IOS development is not for the faint of heart, and a new blog post by developer Kent Nguyen (the creator of the Denso mobile video discovery apps) does a good job of pointing out exactly why. Nguyen’s target audience is companies who foot the bill for app development, in the hopes of lessening sticker shock and generally making it easier for non-developers to understand why devs need all that time and money to do what they do.

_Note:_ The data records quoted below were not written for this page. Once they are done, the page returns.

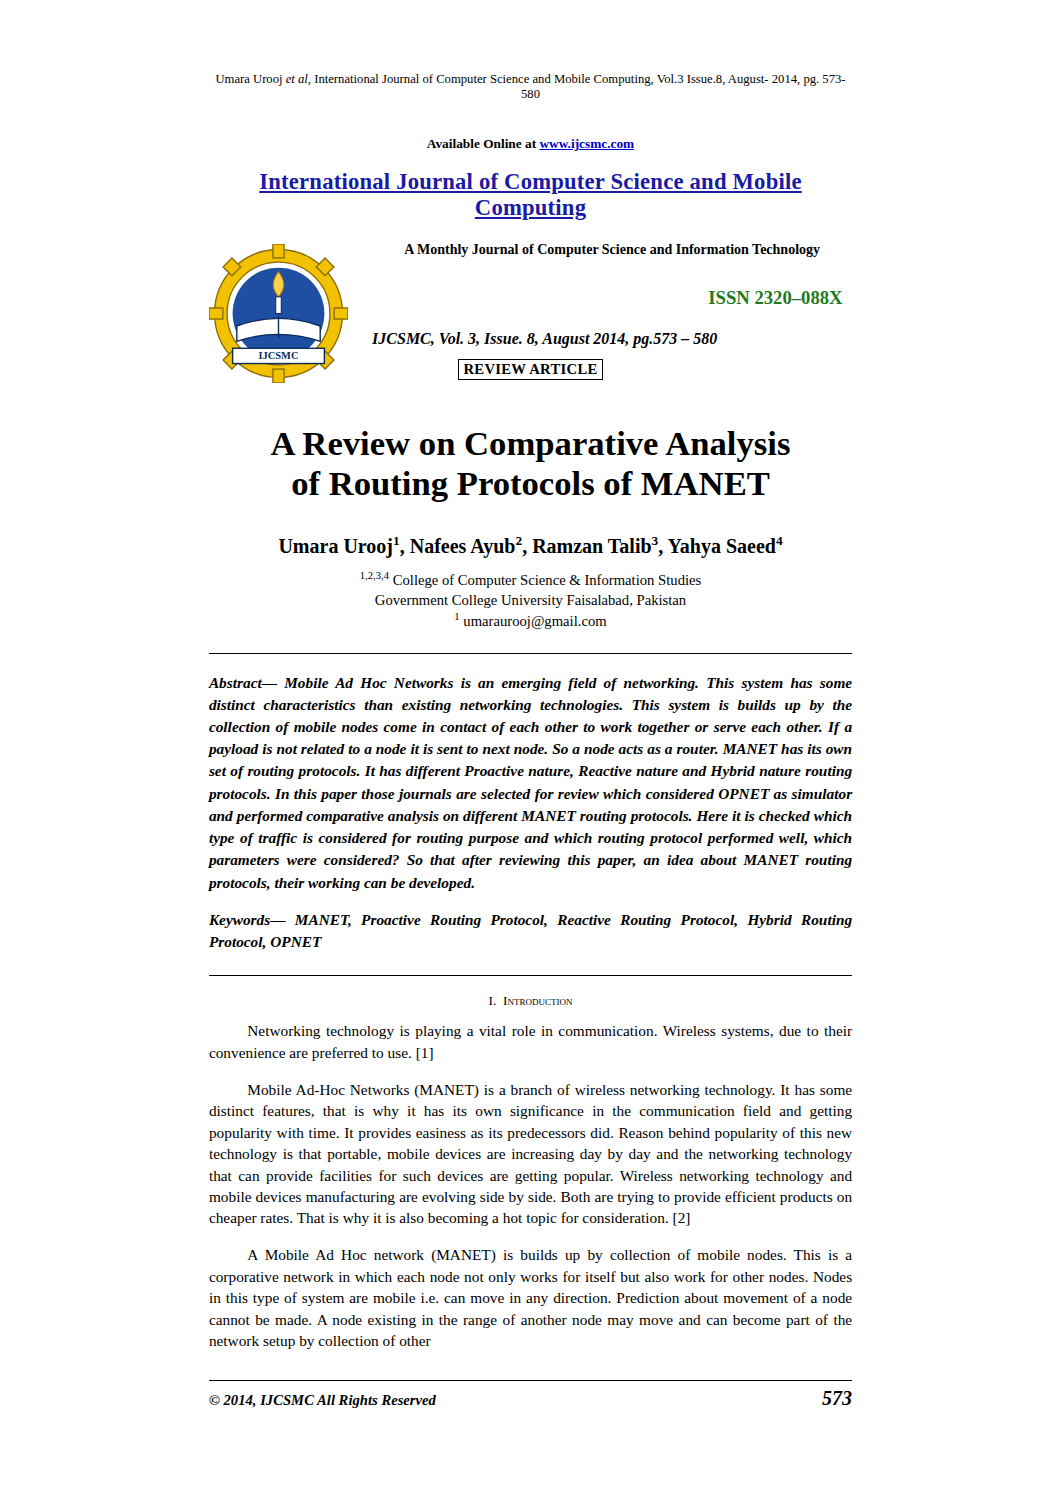Umara Urooj et al, International Journal of Computer Science and Mobile Computing, Vol.3 Issue.8, August- 2014, pg. 573-580
Available Online at www.ijcsmc.com
International Journal of Computer Science and Mobile Computing
IJCSMC
A Monthly Journal of Computer Science and Information Technology
ISSN 2320–088X
IJCSMC, Vol. 3, Issue. 8, August 2014, pg.573 – 580
REVIEW ARTICLE
A Review on Comparative Analysis
of Routing Protocols of MANET
Umara Urooj1, Nafees Ayub2, Ramzan Talib3, Yahya Saeed4
1,2,3,4 College of Computer Science & Information Studies
Government College University Faisalabad, Pakistan
1 umaraurooj@gmail.com
Abstract— Mobile Ad Hoc Networks is an emerging field of networking. This system has some distinct characteristics than existing networking technologies. This system is builds up by the collection of mobile nodes come in contact of each other to work together or serve each other. If a payload is not related to a node it is sent to next node. So a node acts as a router. MANET has its own set of routing protocols. It has different Proactive nature, Reactive nature and Hybrid nature routing protocols. In this paper those journals are selected for review which considered OPNET as simulator and performed comparative analysis on different MANET routing protocols. Here it is checked which type of traffic is considered for routing purpose and which routing protocol performed well, which parameters were considered? So that after reviewing this paper, an idea about MANET routing protocols, their working can be developed.
Keywords— MANET, Proactive Routing Protocol, Reactive Routing Protocol, Hybrid Routing Protocol, OPNET
I. Introduction
Networking technology is playing a vital role in communication. Wireless systems, due to their convenience are preferred to use. [1]
Mobile Ad-Hoc Networks (MANET) is a branch of wireless networking technology. It has some distinct features, that is why it has its own significance in the communication field and getting popularity with time. It provides easiness as its predecessors did. Reason behind popularity of this new technology is that portable, mobile devices are increasing day by day and the networking technology that can provide facilities for such devices are getting popular. Wireless networking technology and mobile devices manufacturing are evolving side by side. Both are trying to provide efficient products on cheaper rates. That is why it is also becoming a hot topic for consideration. [2]
A Mobile Ad Hoc network (MANET) is builds up by collection of mobile nodes. This is a corporative network in which each node not only works for itself but also work for other nodes. Nodes in this type of system are mobile i.e. can move in any direction. Prediction about movement of a node cannot be made. A node existing in the range of another node may move and can become part of the network setup by collection of other
© 2014, IJCSMC All Rights Reserved
573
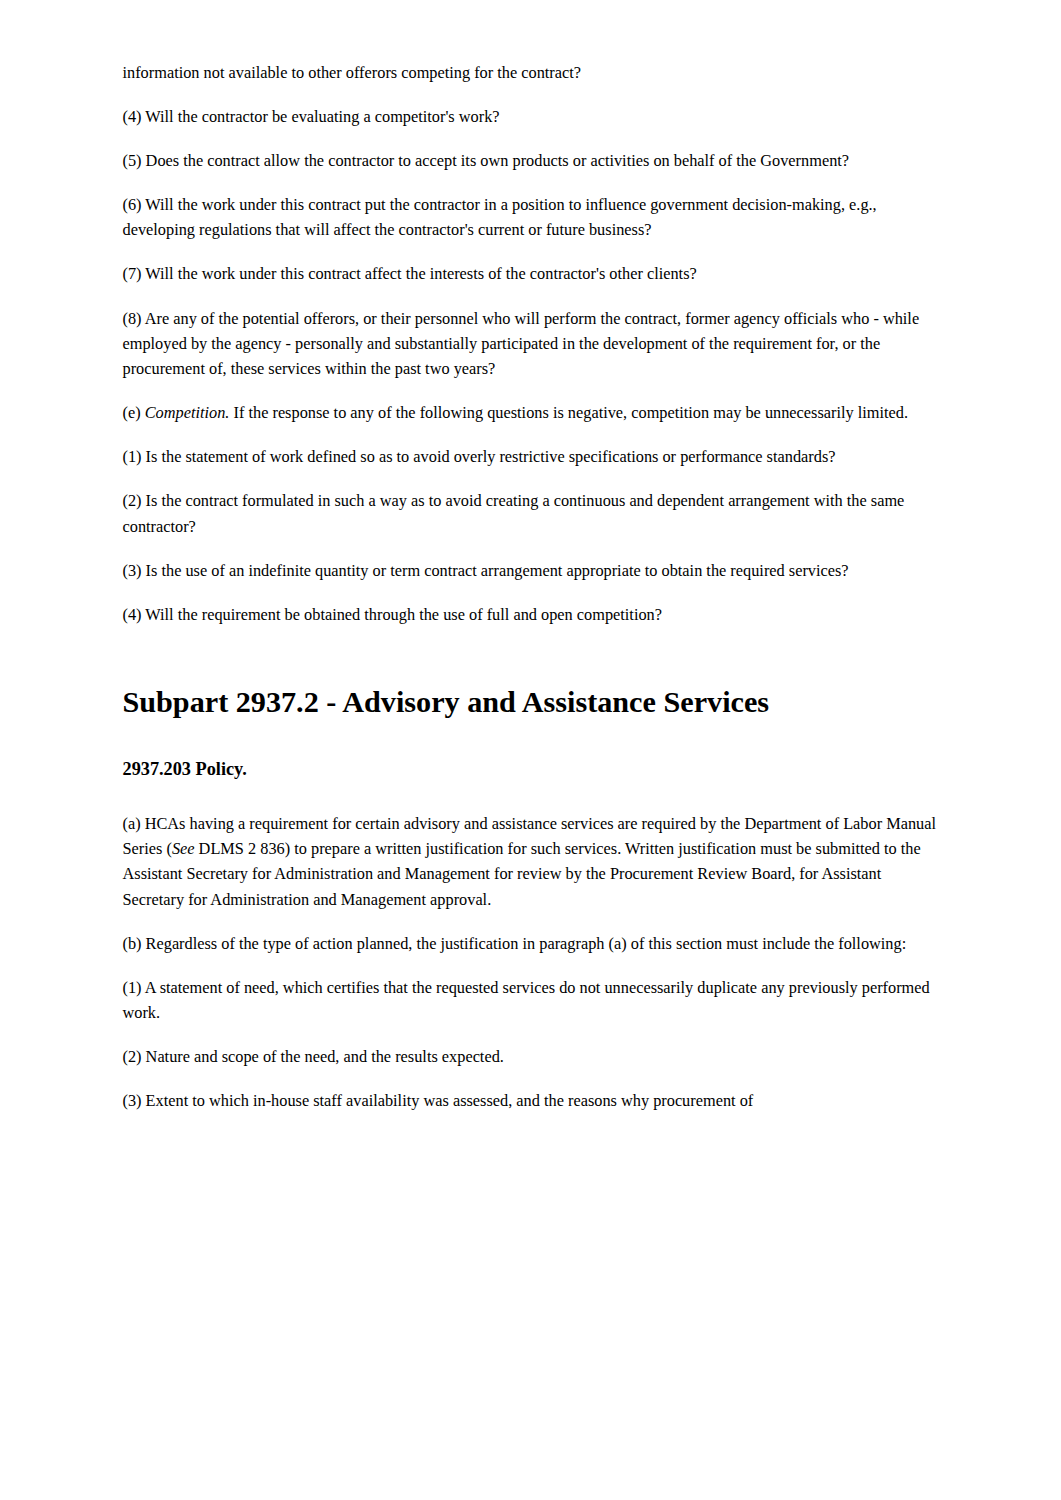information not available to other offerors competing for the contract?
(4) Will the contractor be evaluating a competitor's work?
(5) Does the contract allow the contractor to accept its own products or activities on behalf of the Government?
(6) Will the work under this contract put the contractor in a position to influence government decision-making, e.g., developing regulations that will affect the contractor's current or future business?
(7) Will the work under this contract affect the interests of the contractor's other clients?
(8) Are any of the potential offerors, or their personnel who will perform the contract, former agency officials who - while employed by the agency - personally and substantially participated in the development of the requirement for, or the procurement of, these services within the past two years?
(e) Competition. If the response to any of the following questions is negative, competition may be unnecessarily limited.
(1) Is the statement of work defined so as to avoid overly restrictive specifications or performance standards?
(2) Is the contract formulated in such a way as to avoid creating a continuous and dependent arrangement with the same contractor?
(3) Is the use of an indefinite quantity or term contract arrangement appropriate to obtain the required services?
(4) Will the requirement be obtained through the use of full and open competition?
Subpart 2937.2 - Advisory and Assistance Services
2937.203 Policy.
(a) HCAs having a requirement for certain advisory and assistance services are required by the Department of Labor Manual Series (See DLMS 2 836) to prepare a written justification for such services. Written justification must be submitted to the Assistant Secretary for Administration and Management for review by the Procurement Review Board, for Assistant Secretary for Administration and Management approval.
(b) Regardless of the type of action planned, the justification in paragraph (a) of this section must include the following:
(1) A statement of need, which certifies that the requested services do not unnecessarily duplicate any previously performed work.
(2) Nature and scope of the need, and the results expected.
(3) Extent to which in-house staff availability was assessed, and the reasons why procurement of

Nguyen goes into a lot of detail, and it’s a must-read for anyone thinking about commissioning an iOS (or really any mobile OS) application. Here’s one passage in particular that I know will resonate with a lot of freelance devs:

Converting an iPhone app to iPhone/iPad universal app: This is the worst ‘additional feature’ found in iPhone development contracts. Because an iPad app is not a frikin’ additional feature. The iPad app is always more complex than iPhone app, and most of the time requires entirely different interface and interaction mechanism. It’s like making an electric bicycle and then convert[ing] it to a fuel-powered motorcycle! They are very similar at what they do, but under the hood, the difference is immense. [Emphasis in the original]

A lot of companies may be interested in what an app can do for their business, but without a good sense of what kind of resources need to be invested in order to create the app in the first place, there is bound to be ample frustration on all sides. Nguyen’s no-nonsense primer is a good way to help avoid some of that frustration.